## PROMPT
Report every line in the data below that contains the string "typed", copying each line in full.
━━━━━━━━
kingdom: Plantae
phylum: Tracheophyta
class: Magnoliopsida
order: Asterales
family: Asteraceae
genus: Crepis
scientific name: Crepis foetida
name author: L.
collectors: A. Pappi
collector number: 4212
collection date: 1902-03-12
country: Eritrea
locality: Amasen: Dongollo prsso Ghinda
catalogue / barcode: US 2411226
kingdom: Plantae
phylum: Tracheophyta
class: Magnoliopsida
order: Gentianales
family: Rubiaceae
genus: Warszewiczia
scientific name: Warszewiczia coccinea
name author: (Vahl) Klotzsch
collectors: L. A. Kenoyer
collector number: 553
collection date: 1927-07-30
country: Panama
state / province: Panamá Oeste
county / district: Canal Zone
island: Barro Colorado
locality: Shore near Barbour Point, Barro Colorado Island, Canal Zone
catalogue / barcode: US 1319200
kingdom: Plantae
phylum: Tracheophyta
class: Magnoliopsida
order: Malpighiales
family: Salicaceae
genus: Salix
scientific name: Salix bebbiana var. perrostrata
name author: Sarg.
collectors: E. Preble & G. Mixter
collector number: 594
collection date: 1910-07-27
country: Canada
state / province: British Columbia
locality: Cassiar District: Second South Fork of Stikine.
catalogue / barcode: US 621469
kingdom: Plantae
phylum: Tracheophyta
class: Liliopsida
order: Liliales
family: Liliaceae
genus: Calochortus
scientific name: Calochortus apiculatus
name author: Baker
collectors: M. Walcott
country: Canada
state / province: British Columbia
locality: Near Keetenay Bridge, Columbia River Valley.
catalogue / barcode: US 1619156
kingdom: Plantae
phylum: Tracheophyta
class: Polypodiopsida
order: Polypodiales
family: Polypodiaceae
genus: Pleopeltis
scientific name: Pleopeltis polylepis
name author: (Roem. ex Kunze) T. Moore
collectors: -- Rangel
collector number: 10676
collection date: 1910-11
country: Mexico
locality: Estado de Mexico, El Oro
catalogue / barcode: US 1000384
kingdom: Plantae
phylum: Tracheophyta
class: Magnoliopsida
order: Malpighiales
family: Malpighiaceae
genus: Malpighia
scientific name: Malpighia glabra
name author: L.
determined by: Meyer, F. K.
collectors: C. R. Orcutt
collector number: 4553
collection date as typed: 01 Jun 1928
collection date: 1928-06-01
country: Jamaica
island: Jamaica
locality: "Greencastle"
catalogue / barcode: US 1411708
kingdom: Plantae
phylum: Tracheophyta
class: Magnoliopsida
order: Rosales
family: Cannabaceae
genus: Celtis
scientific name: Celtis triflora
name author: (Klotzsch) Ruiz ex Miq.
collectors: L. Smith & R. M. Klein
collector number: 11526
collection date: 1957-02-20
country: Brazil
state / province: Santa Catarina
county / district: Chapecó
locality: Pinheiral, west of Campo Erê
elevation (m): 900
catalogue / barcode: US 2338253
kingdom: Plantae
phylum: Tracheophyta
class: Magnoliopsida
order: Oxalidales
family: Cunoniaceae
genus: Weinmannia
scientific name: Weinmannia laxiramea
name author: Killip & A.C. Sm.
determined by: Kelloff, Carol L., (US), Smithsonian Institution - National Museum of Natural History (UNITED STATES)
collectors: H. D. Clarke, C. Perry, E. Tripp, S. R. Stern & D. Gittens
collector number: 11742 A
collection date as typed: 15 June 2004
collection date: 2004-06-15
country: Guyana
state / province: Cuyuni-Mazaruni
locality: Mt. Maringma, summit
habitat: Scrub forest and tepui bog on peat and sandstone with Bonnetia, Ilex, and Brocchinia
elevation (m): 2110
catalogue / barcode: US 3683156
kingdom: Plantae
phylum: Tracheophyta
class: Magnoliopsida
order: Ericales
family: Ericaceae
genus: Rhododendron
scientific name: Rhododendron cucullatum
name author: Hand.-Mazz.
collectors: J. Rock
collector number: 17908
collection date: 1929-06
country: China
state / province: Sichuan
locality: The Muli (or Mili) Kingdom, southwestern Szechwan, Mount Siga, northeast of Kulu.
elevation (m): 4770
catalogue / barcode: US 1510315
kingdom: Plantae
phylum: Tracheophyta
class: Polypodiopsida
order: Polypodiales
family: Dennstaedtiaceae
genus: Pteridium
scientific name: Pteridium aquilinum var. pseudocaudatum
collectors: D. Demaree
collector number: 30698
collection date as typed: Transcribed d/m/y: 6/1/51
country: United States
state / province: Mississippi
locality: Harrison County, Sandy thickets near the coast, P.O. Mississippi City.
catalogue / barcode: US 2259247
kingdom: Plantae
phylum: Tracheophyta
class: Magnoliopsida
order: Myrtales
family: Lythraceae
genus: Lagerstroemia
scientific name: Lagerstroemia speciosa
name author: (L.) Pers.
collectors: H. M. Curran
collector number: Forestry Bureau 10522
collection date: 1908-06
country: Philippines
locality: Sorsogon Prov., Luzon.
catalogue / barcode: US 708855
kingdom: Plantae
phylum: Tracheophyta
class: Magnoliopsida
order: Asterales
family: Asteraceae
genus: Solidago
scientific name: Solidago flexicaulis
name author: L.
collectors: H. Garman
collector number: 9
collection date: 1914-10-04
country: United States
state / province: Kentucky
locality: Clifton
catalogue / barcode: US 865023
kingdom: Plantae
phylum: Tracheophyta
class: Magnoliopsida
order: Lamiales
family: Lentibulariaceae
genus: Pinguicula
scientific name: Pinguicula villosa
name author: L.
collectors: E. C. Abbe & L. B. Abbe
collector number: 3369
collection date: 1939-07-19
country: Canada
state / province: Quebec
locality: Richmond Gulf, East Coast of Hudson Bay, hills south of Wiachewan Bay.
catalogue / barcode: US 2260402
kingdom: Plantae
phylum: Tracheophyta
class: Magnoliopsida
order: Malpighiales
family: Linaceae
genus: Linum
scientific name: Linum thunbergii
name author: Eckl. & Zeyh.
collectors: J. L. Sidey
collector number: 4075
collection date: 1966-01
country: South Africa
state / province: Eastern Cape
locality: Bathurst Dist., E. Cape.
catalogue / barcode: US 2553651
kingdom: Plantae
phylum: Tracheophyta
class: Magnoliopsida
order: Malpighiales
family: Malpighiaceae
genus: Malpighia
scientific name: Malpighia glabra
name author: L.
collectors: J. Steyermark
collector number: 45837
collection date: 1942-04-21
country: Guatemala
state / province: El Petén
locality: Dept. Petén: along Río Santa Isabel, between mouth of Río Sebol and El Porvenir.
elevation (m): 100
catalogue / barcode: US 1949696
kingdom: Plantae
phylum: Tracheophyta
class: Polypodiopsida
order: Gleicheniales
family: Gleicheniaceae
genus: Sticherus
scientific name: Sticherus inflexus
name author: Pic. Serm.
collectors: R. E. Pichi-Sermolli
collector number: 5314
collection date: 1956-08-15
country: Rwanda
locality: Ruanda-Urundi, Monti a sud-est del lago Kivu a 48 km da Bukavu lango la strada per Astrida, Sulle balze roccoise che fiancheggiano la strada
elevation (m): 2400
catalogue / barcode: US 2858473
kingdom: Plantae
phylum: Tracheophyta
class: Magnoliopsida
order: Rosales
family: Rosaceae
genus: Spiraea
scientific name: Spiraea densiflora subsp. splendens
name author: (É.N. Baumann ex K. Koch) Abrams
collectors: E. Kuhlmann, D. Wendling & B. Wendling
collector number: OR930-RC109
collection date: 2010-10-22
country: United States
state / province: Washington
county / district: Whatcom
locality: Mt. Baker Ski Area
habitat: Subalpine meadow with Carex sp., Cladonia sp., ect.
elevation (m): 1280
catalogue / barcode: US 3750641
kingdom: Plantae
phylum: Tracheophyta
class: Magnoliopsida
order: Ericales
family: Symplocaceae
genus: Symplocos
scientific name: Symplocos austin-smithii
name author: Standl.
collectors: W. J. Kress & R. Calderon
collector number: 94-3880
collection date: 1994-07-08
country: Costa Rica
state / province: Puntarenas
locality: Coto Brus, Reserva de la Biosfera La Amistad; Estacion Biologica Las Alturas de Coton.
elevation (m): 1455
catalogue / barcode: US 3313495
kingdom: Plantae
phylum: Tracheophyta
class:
━━━━━━━━
## PROBLEM SOLUTION
collection date as typed: 01 Jun 1928
collection date as typed: 15 June 2004
collection date as typed: Transcribed d/m/y: 6/1/51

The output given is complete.